Schockiert über Festnahme des Menschenrechtlers Simonow

Der Olympische Gedanke hat meiner Meinung nach schon dann Früchte getragen, wenn sich in einige kritikwürdige Punkte zum Besseren verändern. Man kann nicht erwarten, dass Olympische Spiele durchgeführt werden und allein dadurch im Austragungsland ein Idealzustand hergestellt wird. Bei aller berechtigten Kritik muss man nämlich aufpassen, dass der Sport mit Forderungen nicht überfrachtet wird.

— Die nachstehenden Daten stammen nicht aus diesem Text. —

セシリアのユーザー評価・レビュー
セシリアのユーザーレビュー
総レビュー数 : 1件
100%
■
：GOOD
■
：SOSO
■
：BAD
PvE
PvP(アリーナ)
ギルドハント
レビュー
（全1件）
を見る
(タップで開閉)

Schockiert war ich über die Meldung der vorrübergehenden Festnahme des Menschenrechtlers Semjon Simonow und das skrupellose Vorgehen Putins gegen Homosexuelle auch während der Olympischen Spiele. Mit Simonow habe ich während meines Besuchs noch ein sehr interessantes Gespräch führen können. Er hat sich vor Ort für die Situation der Gastarbeiter stark gemacht. Das, was er beschrieben hat, ist nicht hinnehmbar und muss dringend aufgeklärt werden. Auch mit Blick auf Katar müssen wir diese Vorwürfe im Auge behalten. Es kann nicht sein, dass Menschen ausgebeutet werden, um eine Sportveranstaltung durchzuführen. Meiner Meinung nach liegt die Verantwortung dafür aber auch bei den großen Sportorganisationen. Diese müssen eindeutige Kriterien festlegen, nach denen Sportveranstaltungen vergeben werden und beispielsweise auch Sanktionsmöglichkeiten entwickeln, wenn gegen grundlegende Rechte verstoßen wird.

Russland hat es in der Hand

Unverhältnismäßig waren sicher die krassen Eingriffe in Natur und Umwelt im Kaukasus, die Umsiedlungen und Enteignungen. Nach Auffassung der Umweltschützer wiegen die Ausgleichsmaßnahmen, die entstandenen Schäden an der Natur in keiner Weise auf. Es soll nicht als Entschuldigung gewertet werden, aber Krasnaja Poljana wäre auch ohne Olympische Spiele gebaut worden. Es ist das einzige Skigebiet in Russland. Sotschi ist auch ein wichtiger Impuls für den Bau von Sportstätten in ganz Russland, wie uns Irina Konstantinowna Rodnina, Vertreterin der russischen Duma und dreifache Olympiasiegern im Paarlauf, berichtete.

Für die Bevölkerung vor Ort wünsche ich mir insbesondere, dass sich die Hoffnungen der jungen Menschen, die ich als freiwillige Helfer vor Ort erlebt habe, erfüllen und diese Spiele eine Chance für sie selbst aber auch für ihr Land sind. Russland hat es in der Hand, was es daraus macht. Die Welt war zu Gast und es wurden sicherlich hier und da Denkanstöße gegeben und Türen geöffnet. Russland muss nun entscheiden, in welche Richtung es gehen soll. Sollte sich nichts ändern, dann wird es wohl zur Fußball-WM 2018 wieder ähnliche Diskussionen geben.

Für die Zukunft der Olympischen Spiele hoffe ich, dass diese Winterspiele nicht zum Maßstab werden. Ich bin überzeugt, dass man alles auch etwas kleiner und bescheidener durchführen kann.

Zu guter Letzt möchte ich darauf hinweisen, dass am 6. März die Paralympischen Winterspiele beginnen und ich erwarte, dass der Fokus der Öffentlichkeit auf Sotschi bleibt. Die Sportlerinnen und Sportler mit Behinderung leisten Großartiges und haben ebenso die ungeteilte Aufmerksamkeit verdient.